Malaysia’s crypto sector is drawing serious outside money. Bank Negara Malaysia has spent the past year rolling out sandbox pilots and tokenization roadmaps, and now one of the world’s biggest exchanges is backing a local platform to grow alongside it.
Bybit Returns With A Bigger Check
Bybit led an $8 million Series A round in Hata, a Kuala Lumpur-based digital asset exchange, with global family offices also putting money in.
It is not Bybit’s first bet on the company. The exchange previously led Hata’s $4.2 million seed round, making this a follow-on investment in a platform it already knows well.
According to the announcement, the new funds will go toward building liquidity, growing the user base, and adding more digital asset products.
Hata has been operating since 2023. In that time, it has signed up more than 209,000 registered users and processed roughly 1 billion Malaysian ringgit — about $225 million — in transaction volume this year alone.
For a licensed retail exchange still in its early years, those numbers show real momentum.

Two Licenses, One Platform
What sets Hata apart from many of its regional rivals is its regulatory standing. The platform holds licenses from both the Securities Commission Malaysia and the Labuan Financial Services Authority, which together allow it to offer trading and custody services for digital assets within the country.
That dual-licensed structure is uncommon and gives Hata a compliance foundation that unregistered offshore platforms cannot match.

Source: CoinMarketCap
Bybit CEO Ben Zhou pointed to Malaysia’s appeal directly.
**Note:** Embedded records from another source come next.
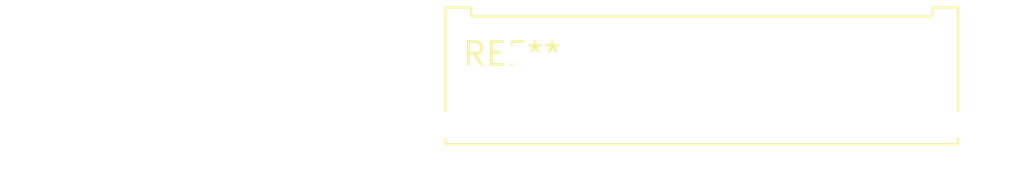
<source format=kicad_pcb>
(kicad_pcb (version 20240108) (generator pcbnew)

  (general
    (thickness 1.6)
  )

  (paper "A4")
  (layers
    (0 "F.Cu" signal)
    (31 "B.Cu" signal)
    (32 "B.Adhes" user "B.Adhesive")
    (33 "F.Adhes" user "F.Adhesive")
    (34 "B.Paste" user)
    (35 "F.Paste" user)
    (36 "B.SilkS" user "B.Silkscreen")
    (37 "F.SilkS" user "F.Silkscreen")
    (38 "B.Mask" user)
    (39 "F.Mask" user)
    (40 "Dwgs.User" user "User.Drawings")
    (41 "Cmts.User" user "User.Comments")
    (42 "Eco1.User" user "User.Eco1")
    (43 "Eco2.User" user "User.Eco2")
    (44 "Edge.Cuts" user)
    (45 "Margin" user)
    (46 "B.CrtYd" user "B.Courtyard")
    (47 "F.CrtYd" user "F.Courtyard")
    (48 "B.Fab" user)
    (49 "F.Fab" user)
    (50 "User.1" user)
    (51 "User.2" user)
    (52 "User.3" user)
    (53 "User.4" user)
    (54 "User.5" user)
    (55 "User.6" user)
    (56 "User.7" user)
    (57 "User.8" user)
    (58 "User.9" user)
  )

  (setup
    (pad_to_mask_clearance 0)
    (pcbplotparams
      (layerselection 0x00010fc_ffffffff)
      (plot_on_all_layers_selection 0x0000000_00000000)
      (disableapertmacros false)
      (usegerberextensions false)
      (usegerberattributes false)
      (usegerberadvancedattributes false)
      (creategerberjobfile false)
      (dashed_line_dash_ratio 12.000000)
      (dashed_line_gap_ratio 3.000000)
      (svgprecision 4)
      (plotframeref false)
      (viasonmask false)
      (mode 1)
      (useauxorigin false)
      (hpglpennumber 1)
      (hpglpenspeed 20)
      (hpglpendiameter 15.000000)
      (dxfpolygonmode false)
      (dxfimperialunits false)
      (dxfusepcbnewfont false)
      (psnegative false)
      (psa4output false)
      (plotreference false)
      (plotvalue false)
      (plotinvisibletext false)
      (sketchpadsonfab false)
      (subtractmaskfromsilk false)
      (outputformat 1)
      (mirror false)
      (drillshape 1)
      (scaleselection 1)
      (outputdirectory "")
    )
  )

  (net 0 "")

  (footprint "Molex_Micro-Fit_3.0_43045-1612_2x08_P3.00mm_Vertical" (layer "F.Cu") (at 0 0))

)

</source>
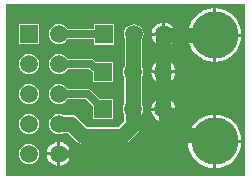
<source format=gbl>
G04*
G04 #@! TF.GenerationSoftware,Altium Limited,Altium Designer,19.1.5 (86)*
G04*
G04 Layer_Physical_Order=2*
G04 Layer_Color=16711680*
%FSLAX25Y25*%
%MOIN*%
G70*
G01*
G75*
%ADD15C,0.15748*%
%ADD16C,0.05906*%
%ADD17R,0.05906X0.05906*%
%ADD18R,0.05906X0.05906*%
%ADD19C,0.05000*%
%ADD20C,0.02500*%
G36*
X461614Y409449D02*
X381890D01*
Y466535D01*
X461614D01*
Y409449D01*
D02*
G37*
%LPC*%
G36*
X434949Y460456D02*
Y457035D01*
X438370D01*
X438300Y457567D01*
X437901Y458529D01*
X437268Y459354D01*
X436442Y459988D01*
X435481Y460386D01*
X434949Y460456D01*
D02*
G37*
G36*
X433949D02*
X433417Y460386D01*
X432455Y459988D01*
X431630Y459354D01*
X430996Y458529D01*
X430598Y457567D01*
X430528Y457035D01*
X433949D01*
Y460456D01*
D02*
G37*
G36*
X451957Y465212D02*
Y456844D01*
X460324D01*
X460202Y458084D01*
X459695Y459757D01*
X458871Y461298D01*
X457762Y462650D01*
X456411Y463759D01*
X454869Y464583D01*
X453196Y465090D01*
X451957Y465212D01*
D02*
G37*
G36*
X450957D02*
X449717Y465090D01*
X448044Y464583D01*
X446503Y463759D01*
X445151Y462650D01*
X444042Y461298D01*
X443219Y459757D01*
X442711Y458084D01*
X442589Y456844D01*
X450957D01*
Y465212D01*
D02*
G37*
G36*
X392861Y460068D02*
X386155D01*
Y453363D01*
X392861D01*
Y460068D01*
D02*
G37*
G36*
X399508Y460097D02*
X398633Y459982D01*
X397817Y459644D01*
X397117Y459107D01*
X396579Y458406D01*
X396241Y457591D01*
X396126Y456715D01*
X396241Y455840D01*
X396579Y455025D01*
X397117Y454324D01*
X397817Y453787D01*
X398633Y453449D01*
X399508Y453334D01*
X400383Y453449D01*
X401199Y453787D01*
X401899Y454324D01*
X402374Y454943D01*
X411096D01*
Y453183D01*
X417802D01*
Y459888D01*
X411096D01*
Y458308D01*
X402477D01*
X402436Y458406D01*
X401899Y459107D01*
X401199Y459644D01*
X400383Y459982D01*
X399508Y460097D01*
D02*
G37*
G36*
X438370Y456035D02*
X434949D01*
Y452614D01*
X435481Y452684D01*
X436442Y453083D01*
X437268Y453716D01*
X437901Y454542D01*
X438300Y455504D01*
X438370Y456035D01*
D02*
G37*
G36*
X433949D02*
X430528D01*
X430598Y455504D01*
X430996Y454542D01*
X431630Y453716D01*
X432455Y453083D01*
X433417Y452684D01*
X433949Y452614D01*
Y456035D01*
D02*
G37*
G36*
X460324Y455844D02*
X451957D01*
Y447477D01*
X453196Y447599D01*
X454869Y448106D01*
X456411Y448930D01*
X457762Y450039D01*
X458871Y451390D01*
X459695Y452932D01*
X460202Y454605D01*
X460324Y455844D01*
D02*
G37*
G36*
X450957D02*
X442589D01*
X442711Y454605D01*
X443219Y452932D01*
X444042Y451390D01*
X445151Y450039D01*
X446503Y448930D01*
X448044Y448106D01*
X449717Y447599D01*
X450957Y447477D01*
Y455844D01*
D02*
G37*
G36*
X434791Y447959D02*
Y444538D01*
X438212D01*
X438142Y445070D01*
X437744Y446032D01*
X437111Y446858D01*
X436285Y447491D01*
X435323Y447889D01*
X434791Y447959D01*
D02*
G37*
G36*
X433791D02*
X433259Y447889D01*
X432298Y447491D01*
X431472Y446858D01*
X430839Y446032D01*
X430440Y445070D01*
X430370Y444538D01*
X433791D01*
Y447959D01*
D02*
G37*
G36*
X389508Y450097D02*
X388633Y449982D01*
X387817Y449644D01*
X387117Y449107D01*
X386579Y448406D01*
X386241Y447591D01*
X386126Y446715D01*
X386241Y445840D01*
X386579Y445025D01*
X387117Y444324D01*
X387817Y443787D01*
X388633Y443449D01*
X389508Y443334D01*
X390383Y443449D01*
X391199Y443787D01*
X391899Y444324D01*
X392437Y445025D01*
X392774Y445840D01*
X392889Y446715D01*
X392774Y447591D01*
X392437Y448406D01*
X391899Y449107D01*
X391199Y449644D01*
X390383Y449982D01*
X389508Y450097D01*
D02*
G37*
G36*
X399508D02*
X398633Y449982D01*
X397817Y449644D01*
X397117Y449107D01*
X396579Y448406D01*
X396241Y447591D01*
X396126Y446715D01*
X396241Y445840D01*
X396579Y445025D01*
X397117Y444324D01*
X397817Y443787D01*
X398633Y443449D01*
X399508Y443334D01*
X400383Y443449D01*
X401199Y443787D01*
X401899Y444324D01*
X402436Y445025D01*
X402440Y445033D01*
X409451D01*
X409932Y444552D01*
X409932Y444552D01*
X410478Y444187D01*
X410939Y444095D01*
Y440686D01*
X417644D01*
Y447391D01*
X412751D01*
X412589Y447423D01*
X411819D01*
X411337Y447905D01*
X410791Y448270D01*
X410148Y448398D01*
X402440D01*
X402436Y448406D01*
X401899Y449107D01*
X401199Y449644D01*
X400383Y449982D01*
X399508Y450097D01*
D02*
G37*
G36*
X438212Y443538D02*
X434791D01*
Y440117D01*
X435323Y440187D01*
X436285Y440586D01*
X437111Y441219D01*
X437744Y442045D01*
X438142Y443007D01*
X438212Y443538D01*
D02*
G37*
G36*
X433791D02*
X430370D01*
X430440Y443007D01*
X430839Y442045D01*
X431472Y441219D01*
X432298Y440586D01*
X433259Y440187D01*
X433791Y440117D01*
Y443538D01*
D02*
G37*
G36*
X389508Y440097D02*
X388633Y439982D01*
X387817Y439644D01*
X387117Y439107D01*
X386579Y438406D01*
X386241Y437591D01*
X386126Y436716D01*
X386241Y435840D01*
X386579Y435025D01*
X387117Y434324D01*
X387817Y433787D01*
X388633Y433449D01*
X389508Y433334D01*
X390383Y433449D01*
X391199Y433787D01*
X391899Y434324D01*
X392437Y435025D01*
X392774Y435840D01*
X392889Y436716D01*
X392774Y437591D01*
X392437Y438406D01*
X391899Y439107D01*
X391199Y439644D01*
X390383Y439982D01*
X389508Y440097D01*
D02*
G37*
G36*
X434791Y435462D02*
Y432041D01*
X438212D01*
X438142Y432573D01*
X437744Y433535D01*
X437111Y434360D01*
X436285Y434994D01*
X435323Y435392D01*
X434791Y435462D01*
D02*
G37*
G36*
X433791D02*
X433259Y435392D01*
X432298Y434994D01*
X431472Y434360D01*
X430839Y433535D01*
X430440Y432573D01*
X430370Y432041D01*
X433791D01*
Y435462D01*
D02*
G37*
G36*
X399508Y440097D02*
X398633Y439982D01*
X397817Y439644D01*
X397117Y439107D01*
X396579Y438406D01*
X396241Y437591D01*
X396126Y436716D01*
X396241Y435840D01*
X396579Y435025D01*
X397117Y434324D01*
X397817Y433787D01*
X398633Y433449D01*
X399508Y433334D01*
X400383Y433449D01*
X401199Y433787D01*
X401899Y434324D01*
X402322Y434876D01*
X408578D01*
X410939Y432515D01*
Y428189D01*
X417644D01*
Y434894D01*
X413318D01*
X410464Y437748D01*
X409918Y438112D01*
X409275Y438240D01*
X402505D01*
X402436Y438406D01*
X401899Y439107D01*
X401199Y439644D01*
X400383Y439982D01*
X399508Y440097D01*
D02*
G37*
G36*
X438212Y431041D02*
X434791D01*
Y427620D01*
X435323Y427690D01*
X436285Y428089D01*
X437111Y428722D01*
X437744Y429548D01*
X438142Y430509D01*
X438212Y431041D01*
D02*
G37*
G36*
X433791D02*
X430370D01*
X430440Y430509D01*
X430839Y429548D01*
X431472Y428722D01*
X432298Y428089D01*
X433259Y427690D01*
X433791Y427620D01*
Y431041D01*
D02*
G37*
G36*
X424449Y459917D02*
X423574Y459802D01*
X422758Y459464D01*
X422058Y458927D01*
X421520Y458226D01*
X421182Y457411D01*
X421067Y456535D01*
X421182Y455660D01*
X421445Y455026D01*
Y445836D01*
X421363Y445729D01*
X421025Y444914D01*
X420910Y444038D01*
X421025Y443163D01*
X421363Y442347D01*
X421366Y442343D01*
Y433237D01*
X421363Y433232D01*
X421025Y432416D01*
X420910Y431541D01*
X421025Y430666D01*
X421193Y430260D01*
Y427596D01*
X419300Y425703D01*
X408839D01*
X405758Y428784D01*
X405152Y429249D01*
X404447Y429541D01*
X403690Y429640D01*
X401203D01*
X401199Y429644D01*
X400383Y429982D01*
X399508Y430097D01*
X398633Y429982D01*
X397817Y429644D01*
X397117Y429107D01*
X396579Y428406D01*
X396241Y427591D01*
X396126Y426716D01*
X396241Y425840D01*
X396579Y425025D01*
X397117Y424324D01*
X397817Y423787D01*
X398633Y423449D01*
X399508Y423334D01*
X400383Y423449D01*
X401199Y423787D01*
X401203Y423791D01*
X402478D01*
X405559Y420710D01*
X406164Y420245D01*
X406870Y419953D01*
X407627Y419853D01*
X420512D01*
X421269Y419953D01*
X421974Y420245D01*
X422580Y420710D01*
X426186Y424317D01*
X426651Y424922D01*
X426943Y425628D01*
X427043Y426385D01*
Y429620D01*
X427220Y429850D01*
X427558Y430666D01*
X427673Y431541D01*
X427558Y432416D01*
X427220Y433232D01*
X427216Y433237D01*
Y442343D01*
X427220Y442347D01*
X427558Y443163D01*
X427673Y444038D01*
X427558Y444914D01*
X427295Y445548D01*
Y454737D01*
X427377Y454845D01*
X427715Y455660D01*
X427831Y456535D01*
X427715Y457411D01*
X427377Y458226D01*
X426840Y458927D01*
X426140Y459464D01*
X425324Y459802D01*
X424449Y459917D01*
D02*
G37*
G36*
X389508Y430097D02*
X388633Y429982D01*
X387817Y429644D01*
X387117Y429107D01*
X386579Y428406D01*
X386241Y427591D01*
X386126Y426716D01*
X386241Y425840D01*
X386579Y425025D01*
X387117Y424324D01*
X387817Y423787D01*
X388633Y423449D01*
X389508Y423334D01*
X390383Y423449D01*
X391199Y423787D01*
X391899Y424324D01*
X392437Y425025D01*
X392774Y425840D01*
X392889Y426716D01*
X392774Y427591D01*
X392437Y428406D01*
X391899Y429107D01*
X391199Y429644D01*
X390383Y429982D01*
X389508Y430097D01*
D02*
G37*
G36*
X451957Y429779D02*
Y421411D01*
X460324D01*
X460202Y422651D01*
X459695Y424324D01*
X458871Y425865D01*
X457762Y427217D01*
X456411Y428326D01*
X454869Y429149D01*
X453196Y429657D01*
X451957Y429779D01*
D02*
G37*
G36*
X450957D02*
X449717Y429657D01*
X448044Y429149D01*
X446503Y428326D01*
X445151Y427217D01*
X444042Y425865D01*
X443219Y424324D01*
X442711Y422651D01*
X442589Y421411D01*
X450957D01*
Y429779D01*
D02*
G37*
G36*
X400008Y420637D02*
Y417215D01*
X403429D01*
X403359Y417747D01*
X402961Y418709D01*
X402327Y419535D01*
X401501Y420168D01*
X400540Y420567D01*
X400008Y420637D01*
D02*
G37*
G36*
X399008Y420637D02*
X398476Y420567D01*
X397514Y420168D01*
X396689Y419535D01*
X396055Y418709D01*
X395657Y417747D01*
X395587Y417215D01*
X399008D01*
Y420637D01*
D02*
G37*
G36*
X389508Y420097D02*
X388633Y419982D01*
X387817Y419644D01*
X387117Y419107D01*
X386579Y418406D01*
X386241Y417591D01*
X386126Y416715D01*
X386241Y415840D01*
X386579Y415025D01*
X387117Y414324D01*
X387817Y413787D01*
X388633Y413449D01*
X389508Y413334D01*
X390383Y413449D01*
X391199Y413787D01*
X391899Y414324D01*
X392437Y415025D01*
X392774Y415840D01*
X392889Y416715D01*
X392774Y417591D01*
X392437Y418406D01*
X391899Y419107D01*
X391199Y419644D01*
X390383Y419982D01*
X389508Y420097D01*
D02*
G37*
G36*
X399008Y416216D02*
X395587D01*
X395657Y415684D01*
X396055Y414722D01*
X396689Y413896D01*
X397514Y413263D01*
X398476Y412864D01*
X399008Y412794D01*
Y416216D01*
D02*
G37*
G36*
X403429D02*
X400008D01*
Y412794D01*
X400540Y412864D01*
X401501Y413263D01*
X402327Y413896D01*
X402961Y414722D01*
X403359Y415684D01*
X403429Y416216D01*
D02*
G37*
G36*
X460324Y420411D02*
X451957D01*
Y412044D01*
X453196Y412166D01*
X454869Y412673D01*
X456411Y413497D01*
X457762Y414606D01*
X458871Y415957D01*
X459695Y417499D01*
X460202Y419172D01*
X460324Y420411D01*
D02*
G37*
G36*
X450957D02*
X442589D01*
X442711Y419172D01*
X443219Y417499D01*
X444042Y415957D01*
X445151Y414606D01*
X446503Y413497D01*
X448044Y412673D01*
X449717Y412166D01*
X450957Y412044D01*
Y420411D01*
D02*
G37*
%LPD*%
D15*
X451457Y420911D02*
D03*
Y456344D02*
D03*
D16*
X424449Y456535D02*
D03*
X434449D02*
D03*
X399508Y416715D02*
D03*
X389508D02*
D03*
X399508Y426716D02*
D03*
X389508D02*
D03*
X399508Y436716D02*
D03*
X389508D02*
D03*
X399508Y446715D02*
D03*
X389508D02*
D03*
X399508Y456715D02*
D03*
X424291Y444038D02*
D03*
X434291D02*
D03*
X424291Y431541D02*
D03*
X434291D02*
D03*
D17*
X414449Y456535D02*
D03*
X414291Y444038D02*
D03*
Y431541D02*
D03*
D18*
X389508Y456715D02*
D03*
D19*
X434291Y431541D02*
X442865Y422968D01*
X449400D01*
X451457Y420911D01*
X434449Y456535D02*
X434544Y456440D01*
X451361D01*
X451457Y456344D01*
X434291Y444038D02*
Y456378D01*
X434449Y456535D01*
X424291Y444038D02*
X424370Y444117D01*
Y456457D02*
X424449Y456535D01*
X424370Y444117D02*
Y456457D01*
X434291Y431541D02*
Y444038D01*
X399508Y426716D02*
X403690D01*
X407627Y422779D01*
X420512D02*
X424118Y426385D01*
X407627Y422779D02*
X420512D01*
X424118Y426385D02*
Y431368D01*
X424291Y431541D01*
Y444038D01*
D20*
X399508Y456715D02*
X399598Y456626D01*
X414359D01*
X414449Y456535D01*
X399508Y446715D02*
X410148D01*
X411122Y445741D01*
X412589D01*
X414291Y444038D01*
X399508Y436716D02*
X399665Y436558D01*
X409275D01*
X414291Y431541D01*
X399508Y416715D02*
X432165D01*
X434291Y418842D01*
Y431541D01*
M02*

</source>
He called the country strategically important and cited its digitally engaged population and strong long-term appetite for digital asset adoption.
Bybit, reports indicate, ranks as the fifth-largest crypto exchange in the world by trading volume.
Malaysia Builds Its Digital Asset Framework
The investment lands at a moment when Malaysian regulators are actively shaping the rules of the road for digital assets.
Bank Negara Malaysia launched a Digital Asset Innovation Hub as a regulatory sandbox, opening it up to fintech and crypto firms to test use cases — among them ringgit-backed stablecoins, programmable payments, and supply chain financing, all under central bank oversight.
The central bank has also outlined a three-year roadmap for asset tokenization. Institutions including Standard Chartered, CIMB Group, and Maybank are taking part in three sandbox programs focused on tokenized bank deposits and cross-border settlement.
A Malaysian telecom company linked to Crown Prince Ismail Ibrahim separately launched a ringgit-backed stablecoin called RMJDT on the Zetrix blockchain under the same framework.